▶ Pose estimation data
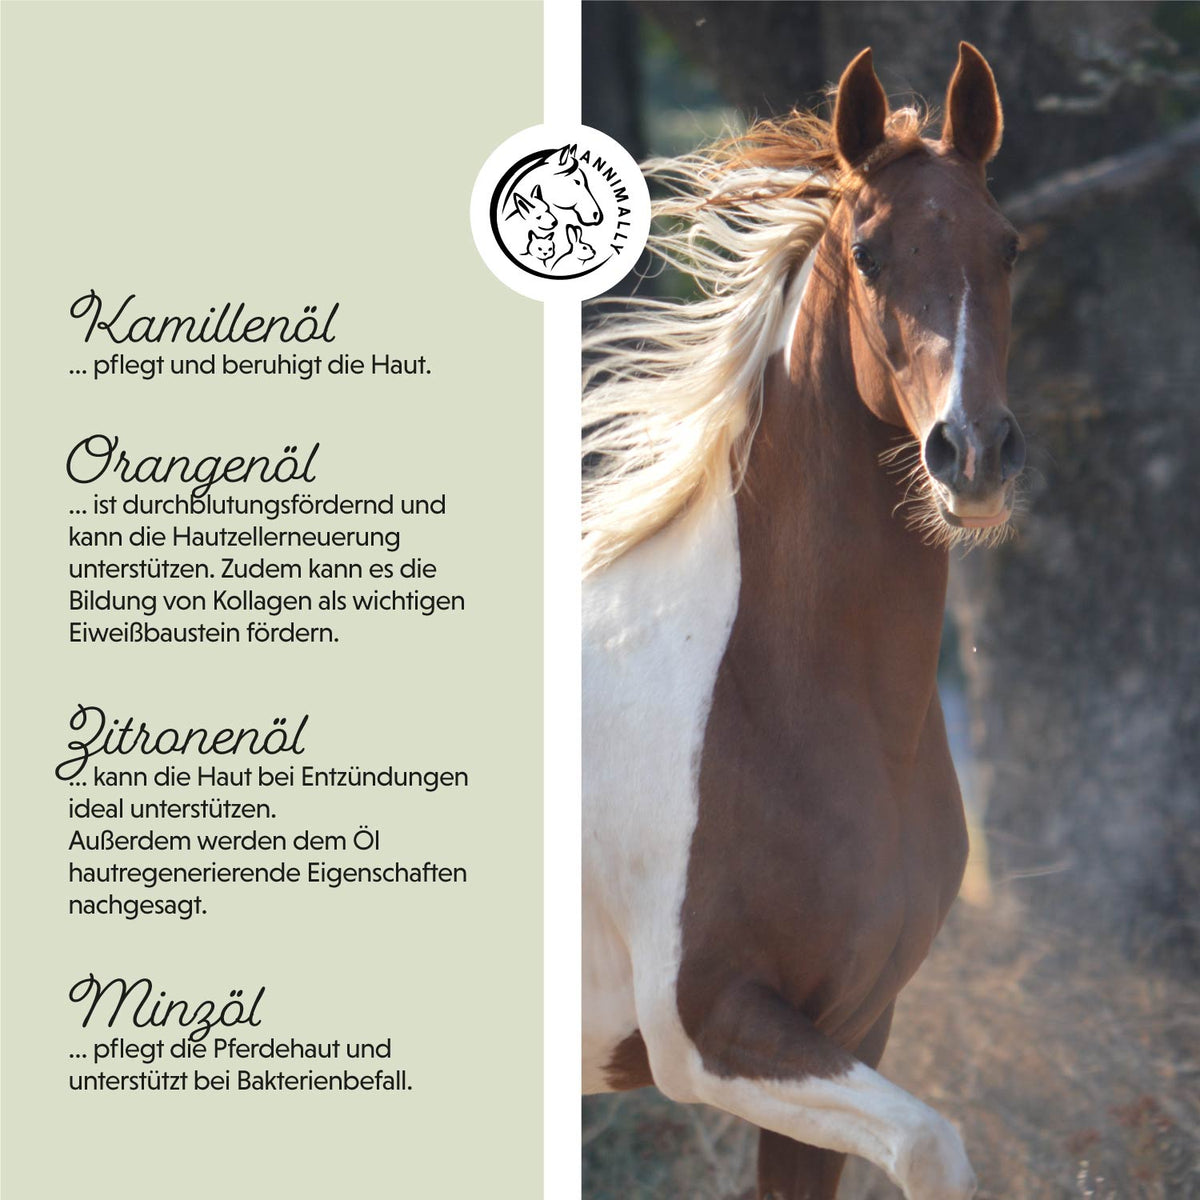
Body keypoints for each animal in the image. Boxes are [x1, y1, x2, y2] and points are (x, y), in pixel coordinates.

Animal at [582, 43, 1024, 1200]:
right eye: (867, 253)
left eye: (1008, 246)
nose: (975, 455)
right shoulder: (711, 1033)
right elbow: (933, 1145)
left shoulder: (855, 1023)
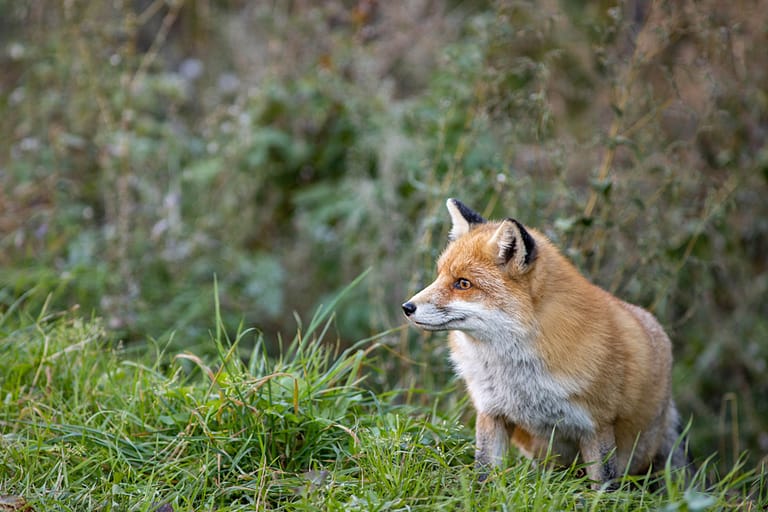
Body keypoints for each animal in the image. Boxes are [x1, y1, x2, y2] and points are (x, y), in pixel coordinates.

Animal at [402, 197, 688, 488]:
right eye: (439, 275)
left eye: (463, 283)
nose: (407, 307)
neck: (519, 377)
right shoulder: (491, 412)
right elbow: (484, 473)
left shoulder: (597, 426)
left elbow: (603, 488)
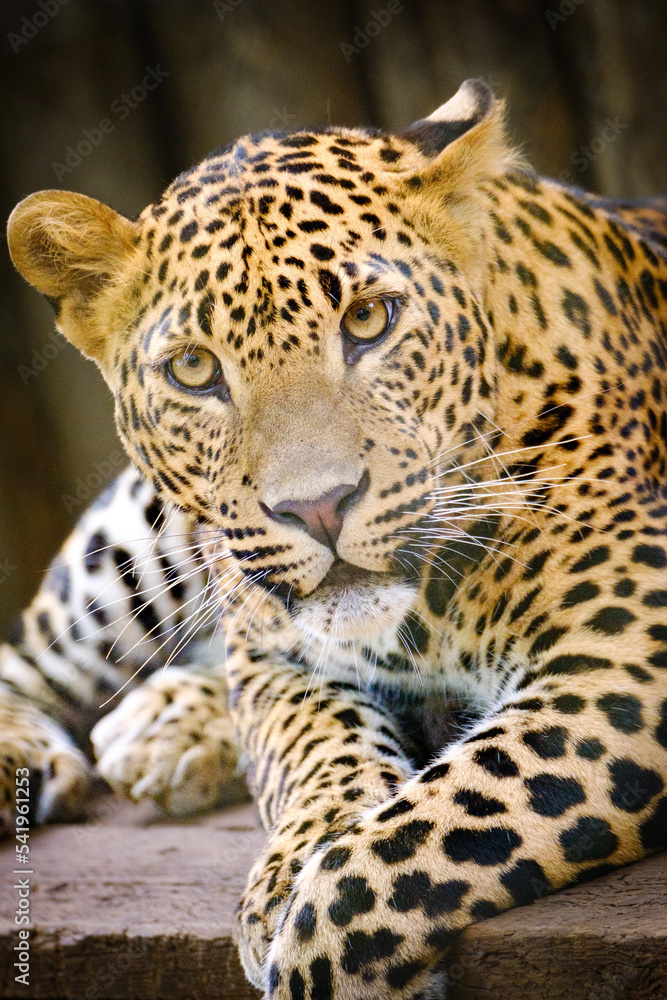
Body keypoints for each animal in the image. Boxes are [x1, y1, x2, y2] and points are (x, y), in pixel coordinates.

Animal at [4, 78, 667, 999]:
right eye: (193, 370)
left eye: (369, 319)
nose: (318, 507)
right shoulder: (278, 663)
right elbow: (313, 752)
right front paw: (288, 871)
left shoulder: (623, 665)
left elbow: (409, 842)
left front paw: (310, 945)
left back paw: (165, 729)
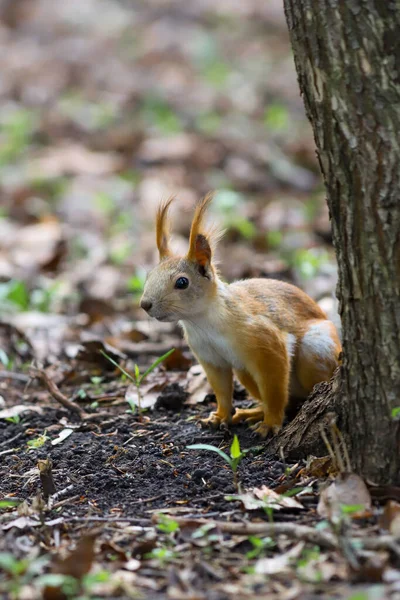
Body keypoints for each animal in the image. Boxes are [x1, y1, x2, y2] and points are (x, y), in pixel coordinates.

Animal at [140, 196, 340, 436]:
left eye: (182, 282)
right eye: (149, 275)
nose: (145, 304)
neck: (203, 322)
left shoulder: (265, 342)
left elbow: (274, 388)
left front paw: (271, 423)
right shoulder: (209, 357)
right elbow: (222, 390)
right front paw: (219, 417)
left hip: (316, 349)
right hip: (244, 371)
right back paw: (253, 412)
--
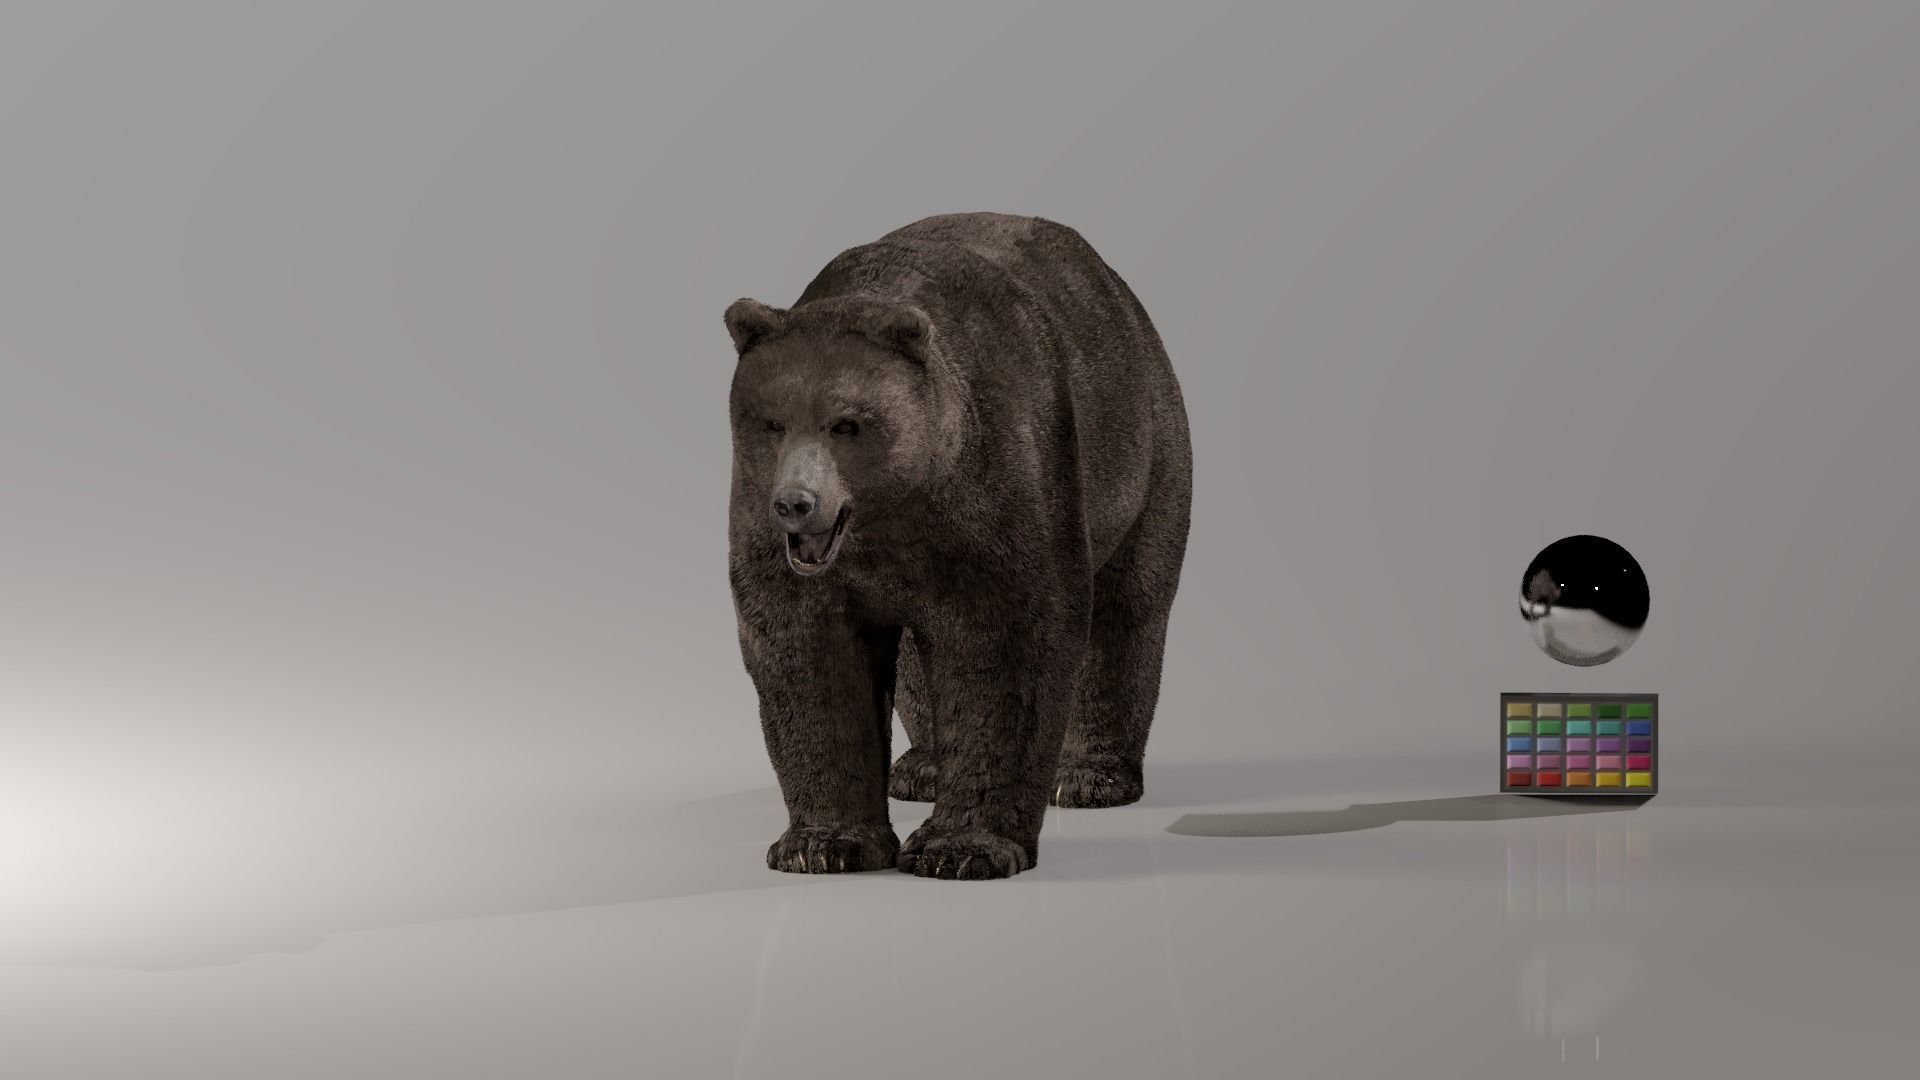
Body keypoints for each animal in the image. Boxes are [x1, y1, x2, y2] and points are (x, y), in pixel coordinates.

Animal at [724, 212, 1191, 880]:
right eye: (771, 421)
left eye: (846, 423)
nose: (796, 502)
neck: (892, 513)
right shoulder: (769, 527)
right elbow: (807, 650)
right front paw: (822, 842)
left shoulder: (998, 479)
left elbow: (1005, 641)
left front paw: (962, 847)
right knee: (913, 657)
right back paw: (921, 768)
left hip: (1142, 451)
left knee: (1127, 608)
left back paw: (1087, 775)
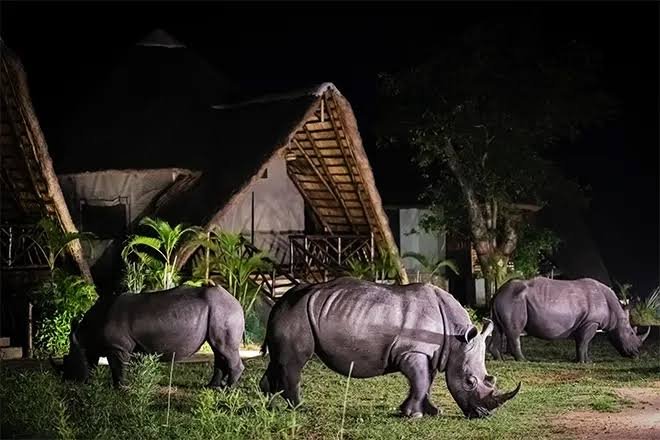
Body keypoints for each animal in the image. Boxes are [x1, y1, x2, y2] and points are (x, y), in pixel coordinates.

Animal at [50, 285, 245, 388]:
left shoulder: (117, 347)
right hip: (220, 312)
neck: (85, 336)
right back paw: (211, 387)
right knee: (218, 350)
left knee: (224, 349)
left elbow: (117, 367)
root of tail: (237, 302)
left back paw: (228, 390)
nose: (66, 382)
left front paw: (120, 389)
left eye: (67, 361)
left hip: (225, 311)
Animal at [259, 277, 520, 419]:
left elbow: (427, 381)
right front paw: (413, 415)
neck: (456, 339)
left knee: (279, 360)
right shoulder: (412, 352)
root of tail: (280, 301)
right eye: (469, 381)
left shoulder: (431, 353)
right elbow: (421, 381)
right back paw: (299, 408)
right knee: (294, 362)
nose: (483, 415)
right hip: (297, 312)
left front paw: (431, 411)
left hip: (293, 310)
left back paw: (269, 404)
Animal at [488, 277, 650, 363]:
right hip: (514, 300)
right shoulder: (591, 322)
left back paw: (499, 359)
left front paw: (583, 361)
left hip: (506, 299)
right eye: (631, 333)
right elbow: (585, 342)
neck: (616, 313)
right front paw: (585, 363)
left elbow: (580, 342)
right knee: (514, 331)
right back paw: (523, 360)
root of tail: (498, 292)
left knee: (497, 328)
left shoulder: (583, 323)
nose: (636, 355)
--
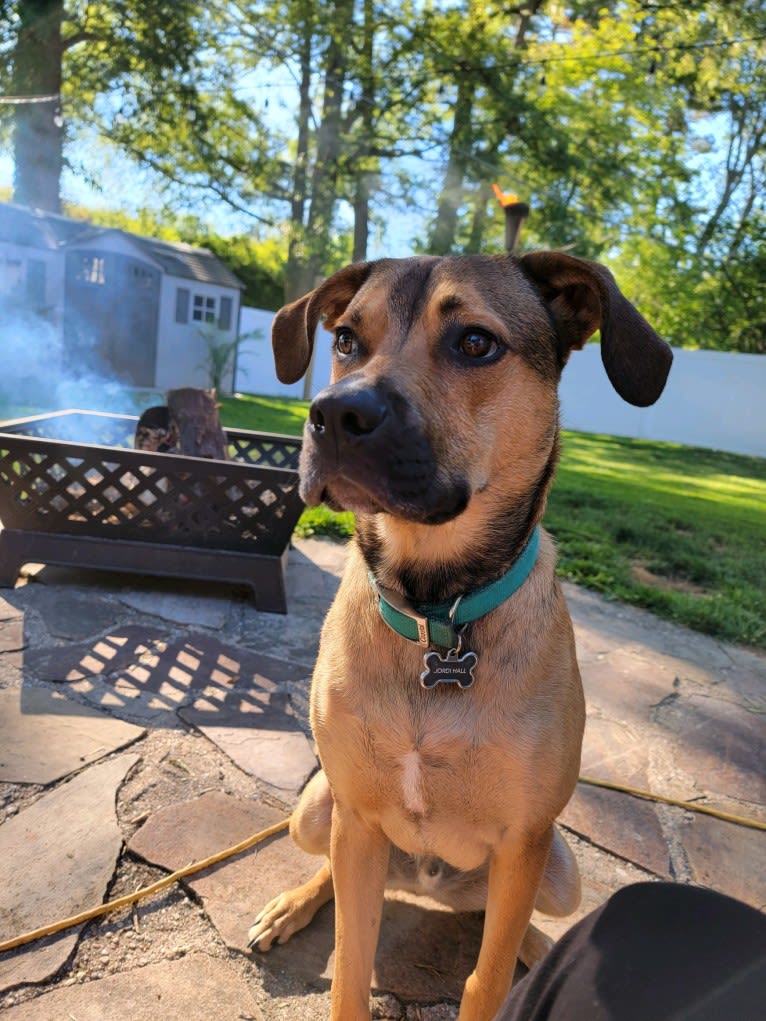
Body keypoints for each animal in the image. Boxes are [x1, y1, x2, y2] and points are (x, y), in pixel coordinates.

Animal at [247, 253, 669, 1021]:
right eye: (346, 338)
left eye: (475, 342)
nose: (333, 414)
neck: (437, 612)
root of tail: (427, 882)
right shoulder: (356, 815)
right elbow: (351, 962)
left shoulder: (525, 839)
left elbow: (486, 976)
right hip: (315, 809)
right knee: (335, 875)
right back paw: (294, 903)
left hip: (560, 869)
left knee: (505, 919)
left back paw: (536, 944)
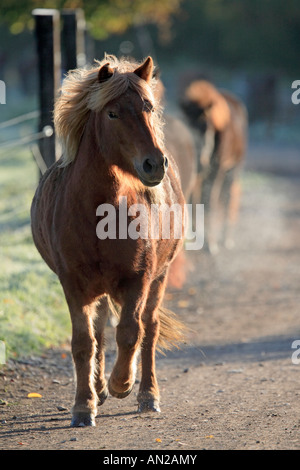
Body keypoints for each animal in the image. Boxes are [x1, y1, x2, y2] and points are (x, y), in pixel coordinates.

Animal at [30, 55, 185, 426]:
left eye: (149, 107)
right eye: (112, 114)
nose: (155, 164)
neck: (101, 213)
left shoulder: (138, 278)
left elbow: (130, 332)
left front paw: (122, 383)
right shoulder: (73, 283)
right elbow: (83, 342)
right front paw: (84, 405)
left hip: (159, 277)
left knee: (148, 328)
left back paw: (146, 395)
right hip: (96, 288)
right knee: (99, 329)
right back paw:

▶ Work item
Reproduce, exactly as they stand in the data above, the lines from the one that holds "left front paw: (431, 411)" to the one that holds "nose: (636, 355)", inclusive.

▶ Final answer
left front paw: (431, 411)
left hip: (293, 310)
left back paw: (269, 404)
Animal at [488, 277, 650, 363]:
right hip: (514, 300)
right shoulder: (591, 322)
left back paw: (499, 359)
left front paw: (583, 361)
left hip: (506, 299)
right eye: (631, 333)
right elbow: (585, 342)
neck: (616, 313)
right front paw: (585, 363)
left elbow: (580, 342)
right knee: (514, 331)
right back paw: (523, 360)
root of tail: (498, 292)
left knee: (497, 328)
left shoulder: (583, 323)
nose: (636, 355)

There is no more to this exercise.